Cache-Aware Reinforcement Learning in Large-Scale Recommender Systems

Modern large-scale recommender systems are built upon computation-intensive infrastructure and usually suffer from a huge difference in traffic between peak and off-peak periods. In peak periods, it is challenging to perform real-time computation for each request due to the limited budget of computational resources. The recommendation with a cache is a solution to this problem, where a user-wise result cache is used to provide recommendations when the recommender system cannot afford a real-time computation. However, the cached recommendations are usually suboptimal compared to real-time computation, and it is challenging to determine the items in the cache for each user. In this paper, we provide a cache-aware reinforcement learning (CARL) method to jointly optimize the recommendation by real-time computation and by the cache. We formulate the problem as a Markov decision process with user states and a cache state, where the cache state represents whether the recommender system performs recommendations by real-time computation or by the cache. The computational load of the recommender system determines the cache state. We perform reinforcement learning based on such a model to improve user engagement over multiple requests. Moreover, we show that the cache will introduce a challenge called critic dependency, which deteriorates the performance of reinforcement learning. To tackle this challenge, we propose an eigenfunction learning (EL) method to learn independent critics for CARL. Experiments show that CARL can significantly improve the users' engagement when considering the result cache. CARL has been fully launched in Kwai app, serving over 100 million users.

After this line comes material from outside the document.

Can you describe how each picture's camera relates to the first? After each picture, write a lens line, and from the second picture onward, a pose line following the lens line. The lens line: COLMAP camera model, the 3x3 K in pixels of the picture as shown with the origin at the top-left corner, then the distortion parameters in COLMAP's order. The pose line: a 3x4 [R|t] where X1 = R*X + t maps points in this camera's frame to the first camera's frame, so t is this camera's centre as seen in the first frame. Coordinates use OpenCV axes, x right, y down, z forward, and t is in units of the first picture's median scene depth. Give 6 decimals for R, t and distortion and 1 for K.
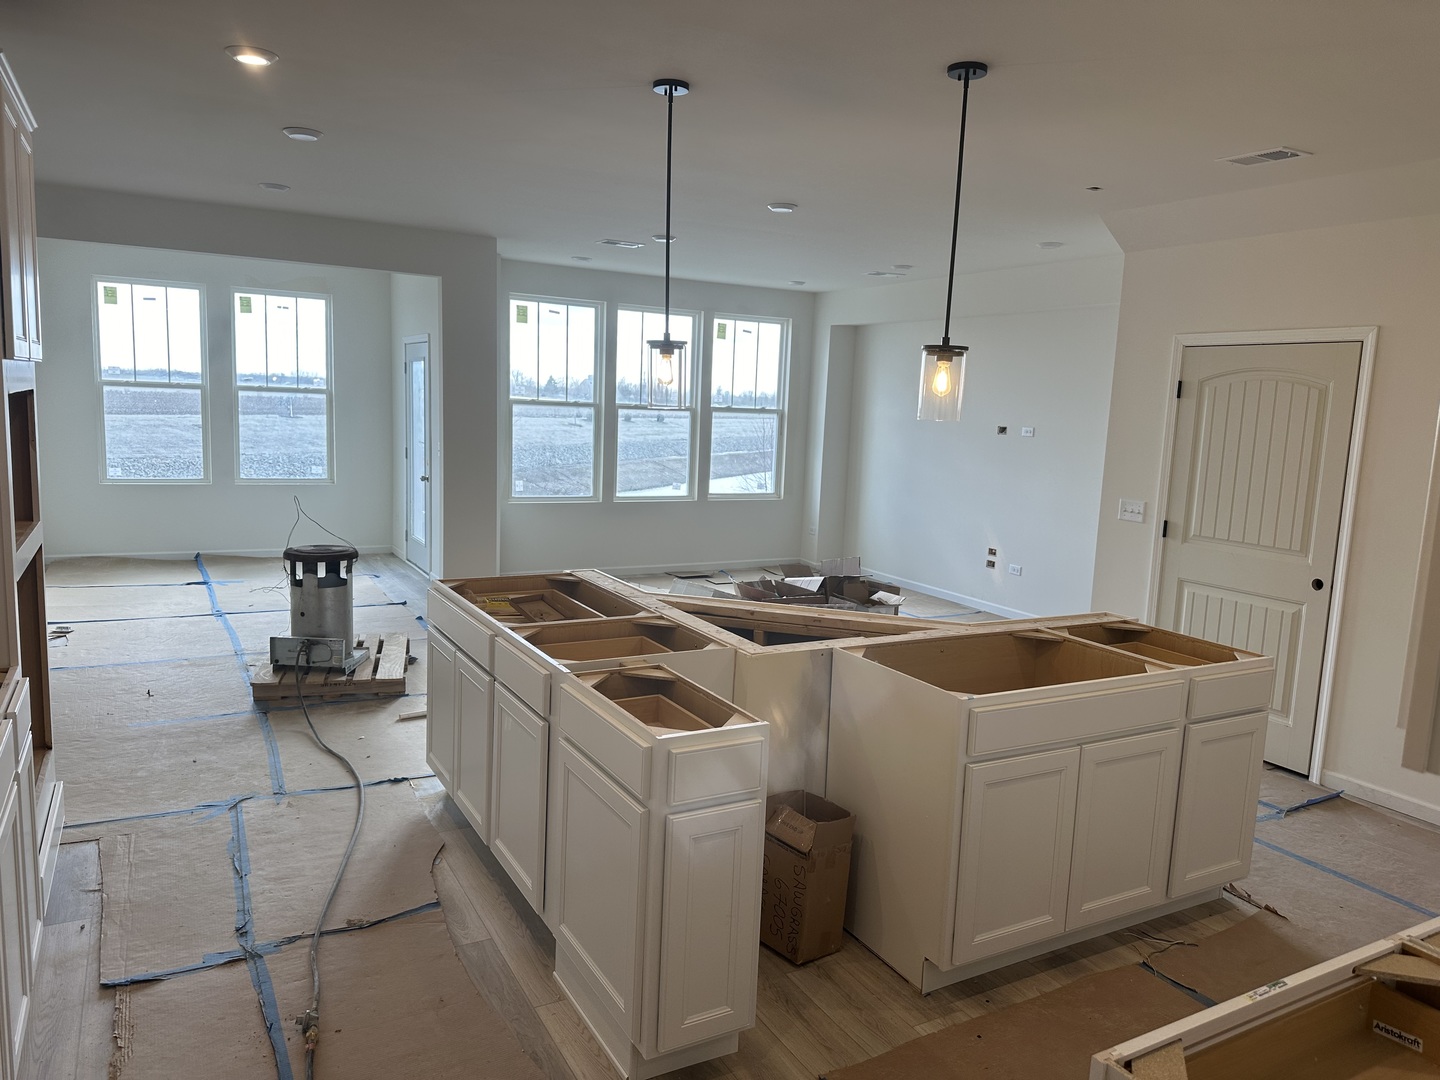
lens RADIAL K [[1005.7, 0, 715.1], [0, 1005.7, 541.5], [0, 0, 1]] dist [0.076530, -0.090335]
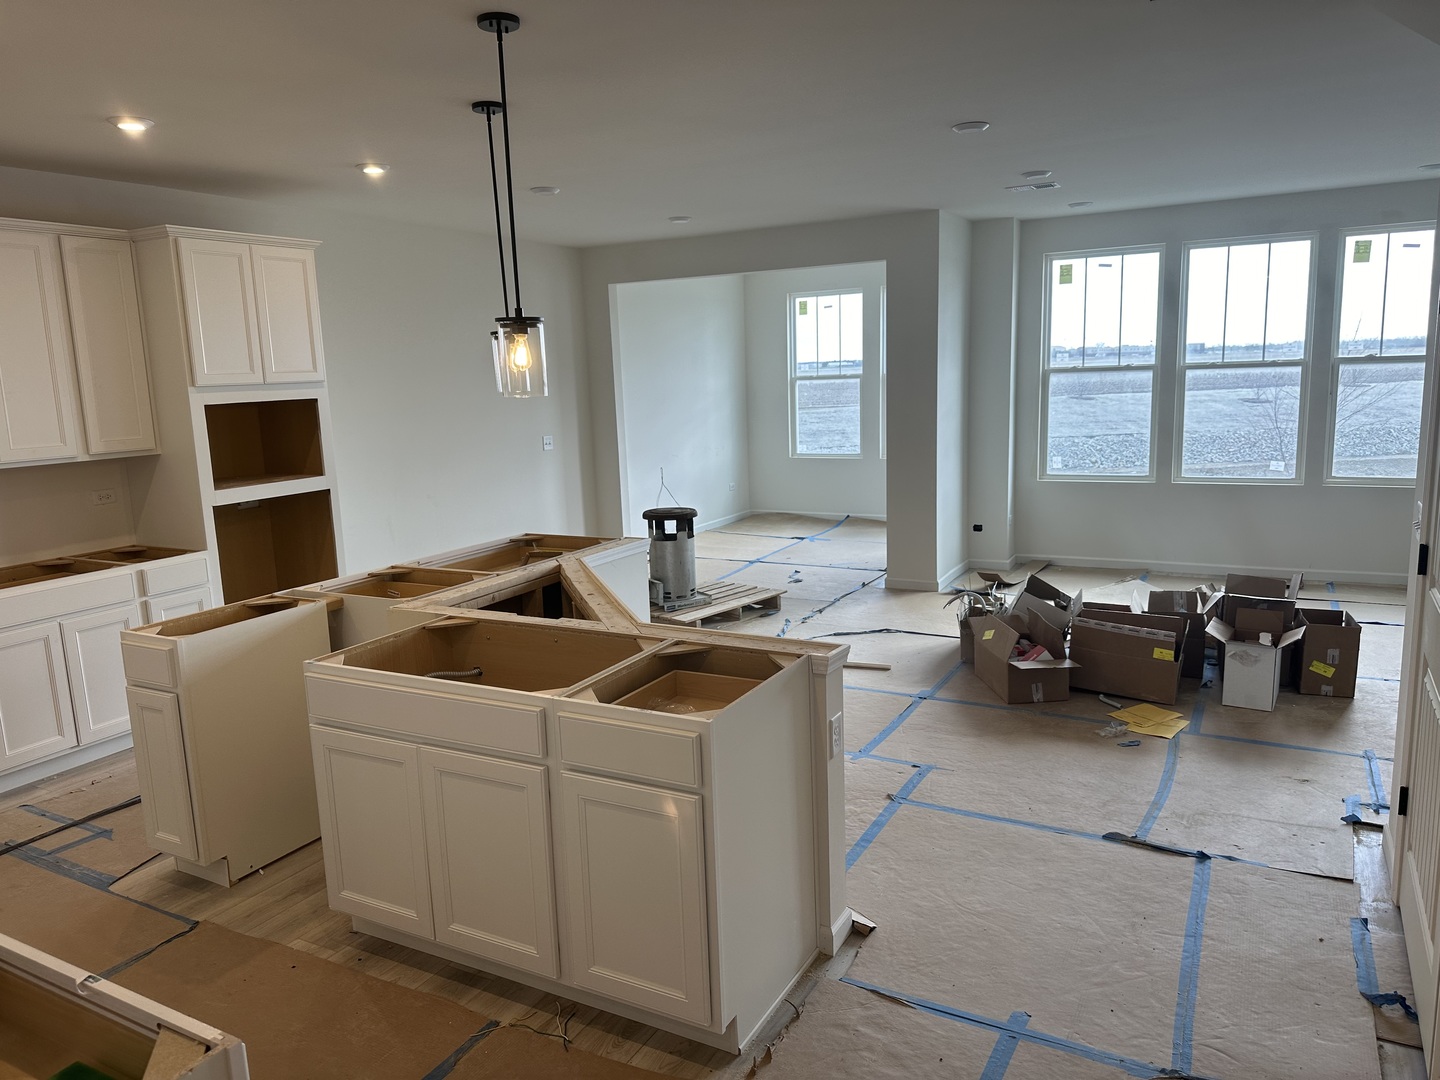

翻译：现代大规模推荐系统构建于计算密集型基础设施之上，通常面临峰值与非峰值流量之间的巨大差异。在峰值时段，受限于有限的计算资源预算，对每个请求进行实时计算极具挑战性。采用缓存的推荐方案可解决此问题——当推荐系统无法承担实时计算时，利用用户级结果缓存提供推荐。然而，相较于实时计算，缓存推荐通常为次优方案，且为每个用户确定缓存中的物品是一项难题。本文提出一种缓存感知强化学习（CARL）方法，以联合优化实时计算与缓存推荐。我们将该问题建模为包含用户状态与缓存状态的马尔可夫决策过程，其中缓存状态表征推荐系统通过实时计算还是缓存进行推荐。推荐系统的计算负载决定了缓存状态。基于该模型执行强化学习，可在多次请求中提升用户参与度。进一步研究表明，缓存会引发称为"评论家依赖"的挑战，从而削弱强化学习性能。为应对该挑战，我们提出特征函数学习（EL）方法，为CARL学习独立的评论家。实验表明，在考虑结果缓存时，CARL能显著提升用户参与度。目前CARL已在快手应用全面上线，服务超1亿用户。